If you’re feeling overwhelmed by the choice offered on local menus or want to try everything but simply don’t have the time, fret not – chiriuchu is here to save you. This festive dish, which is usually prepared for the Corpus Christi celebrations, is a palette featuring the greatest hits of Peruvian cuisine. On the massive plate, you will find the already mentioned cuy, torrejas (corn cakes), Peruvian corn, chicken, cheese, seaweed, fish eggs and chorizo. Did someone say party in your mouth?
Caldo de Gallina
If you aren’t feeling particularly bold or simply need a hearty dish after a day of trekking, hit up one of the restaurants near San Pedro market and boost your energy with a hot bowl of caldo de gallina, a Cusco take on chicken soup. You will see people lining up to get a serving of this delicious goodness as early as the morning hours. Get your fill of caldo de gallina and we guarantee you will be able to take on any adventure that comes your way.
This sweet non-alcoholic drink characteristic for its deep-purple hue is believed to predate even the Incas. It is made by boiling purple corn (native to this region) together with pineapple, after which the liquid is infused with various spices, usually cinnamon and cloves. It is served cold, making it especially refreshing on scorching hot days to which Cusco is no stranger.

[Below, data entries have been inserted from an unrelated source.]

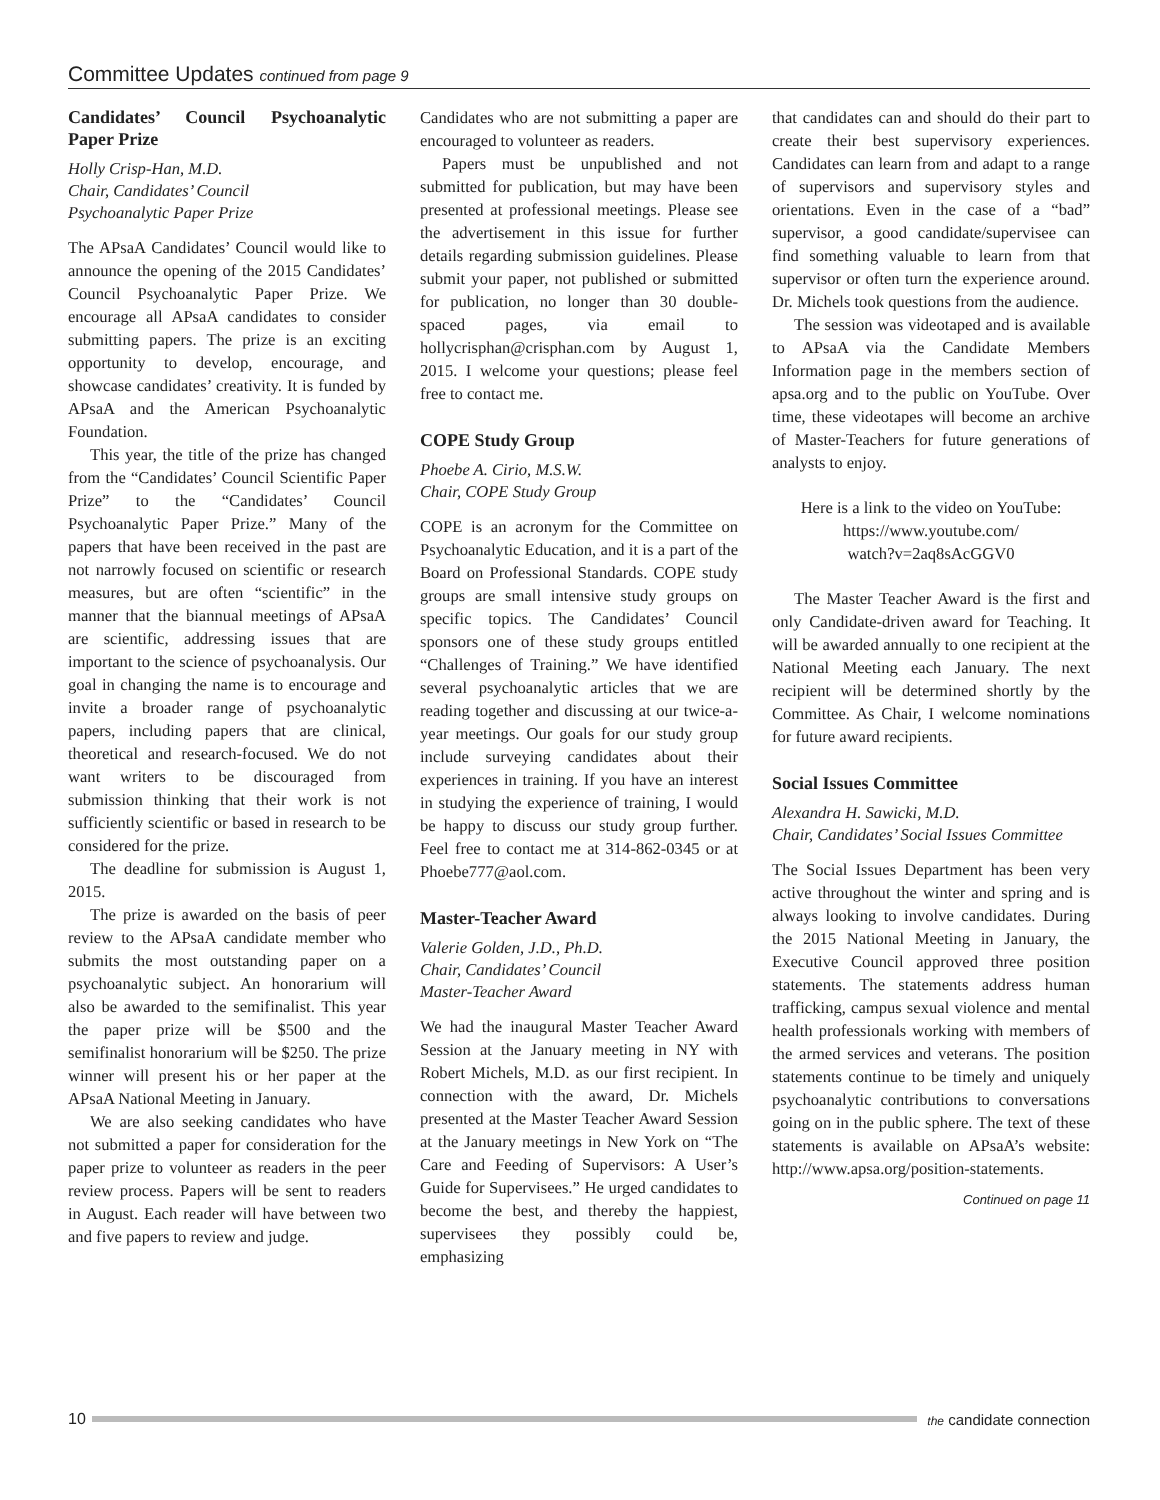Committee Updates continued from page 9
Candidates’ Council Psychoanalytic Paper Prize
Holly Crisp-Han, M.D.
Chair, Candidates’ Council
Psychoanalytic Paper Prize
The APsaA Candidates’ Council would like to announce the opening of the 2015 Candidates’ Council Psychoanalytic Paper Prize. We encourage all APsaA candidates to consider submitting papers. The prize is an exciting opportunity to develop, encourage, and showcase candidates’ creativity. It is funded by APsaA and the American Psychoanalytic Foundation.
This year, the title of the prize has changed from the “Candidates’ Council Scientific Paper Prize” to the “Candidates’ Council Psychoanalytic Paper Prize.” Many of the papers that have been received in the past are not narrowly focused on scientific or research measures, but are often “scientific” in the manner that the biannual meetings of APsaA are scientific, addressing issues that are important to the science of psychoanalysis. Our goal in changing the name is to encourage and invite a broader range of psychoanalytic papers, including papers that are clinical, theoretical and research-focused. We do not want writers to be discouraged from submission thinking that their work is not sufficiently scientific or based in research to be considered for the prize.
The deadline for submission is August 1, 2015.
The prize is awarded on the basis of peer review to the APsaA candidate member who submits the most outstanding paper on a psychoanalytic subject. An honorarium will also be awarded to the semifinalist. This year the paper prize will be $500 and the semifinalist honorarium will be $250. The prize winner will present his or her paper at the APsaA National Meeting in January.
We are also seeking candidates who have not submitted a paper for consideration for the paper prize to volunteer as readers in the peer review process. Papers will be sent to readers in August. Each reader will have between two and five papers to review and judge.
Candidates who are not submitting a paper are encouraged to volunteer as readers.
Papers must be unpublished and not submitted for publication, but may have been presented at professional meetings. Please see the advertisement in this issue for further details regarding submission guidelines. Please submit your paper, not published or submitted for publication, no longer than 30 double-spaced pages, via email to hollycrisphan@crisphan.com by August 1, 2015. I welcome your questions; please feel free to contact me.
COPE Study Group
Phoebe A. Cirio, M.S.W.
Chair, COPE Study Group
COPE is an acronym for the Committee on Psychoanalytic Education, and it is a part of the Board on Professional Standards. COPE study groups are small intensive study groups on specific topics. The Candidates’ Council sponsors one of these study groups entitled “Challenges of Training.” We have identified several psychoanalytic articles that we are reading together and discussing at our twice-a-year meetings. Our goals for our study group include surveying candidates about their experiences in training. If you have an interest in studying the experience of training, I would be happy to discuss our study group further. Feel free to contact me at 314-862-0345 or at Phoebe777@aol.com.
Master-Teacher Award
Valerie Golden, J.D., Ph.D.
Chair, Candidates’ Council
Master-Teacher Award
We had the inaugural Master Teacher Award Session at the January meeting in NY with Robert Michels, M.D. as our first recipient. In connection with the award, Dr. Michels presented at the Master Teacher Award Session at the January meetings in New York on “The Care and Feeding of Supervisors: A User’s Guide for Supervisees.” He urged candidates to become the best, and thereby the happiest, supervisees they possibly could be, emphasizing
that candidates can and should do their part to create their best supervisory experiences. Candidates can learn from and adapt to a range of supervisors and supervisory styles and orientations. Even in the case of a “bad” supervisor, a good candidate/supervisee can find something valuable to learn from that supervisor or often turn the experience around. Dr. Michels took questions from the audience.
The session was videotaped and is available to APsaA via the Candidate Members Information page in the members section of apsa.org and to the public on YouTube. Over time, these videotapes will become an archive of Master-Teachers for future generations of analysts to enjoy.
Here is a link to the video on YouTube:
https://www.youtube.com/
watch?v=2aq8sAcGGV0
The Master Teacher Award is the first and only Candidate-driven award for Teaching. It will be awarded annually to one recipient at the National Meeting each January. The next recipient will be determined shortly by the Committee. As Chair, I welcome nominations for future award recipients.
Social Issues Committee
Alexandra H. Sawicki, M.D.
Chair, Candidates’ Social Issues Committee
The Social Issues Department has been very active throughout the winter and spring and is always looking to involve candidates. During the 2015 National Meeting in January, the Executive Council approved three position statements. The statements address human trafficking, campus sexual violence and mental health professionals working with members of the armed services and veterans. The position statements continue to be timely and uniquely psychoanalytic contributions to conversations going on in the public sphere. The text of these statements is available on APsaA’s website: http://www.apsa.org/position-statements.
Continued on page 11
10
the candidate connection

A brandy-like spirit not unlike Italian grappa, Pisco is so popular in Peru, its has its own national holiday. Lucky for you, in Cusco you can try a wide variety of piscos, and the experienced bartenders in local pubs will be happy to whip up something special for you. If you want to go the safe route, order pisco sour, by far the most loved alcoholic cocktail in the country.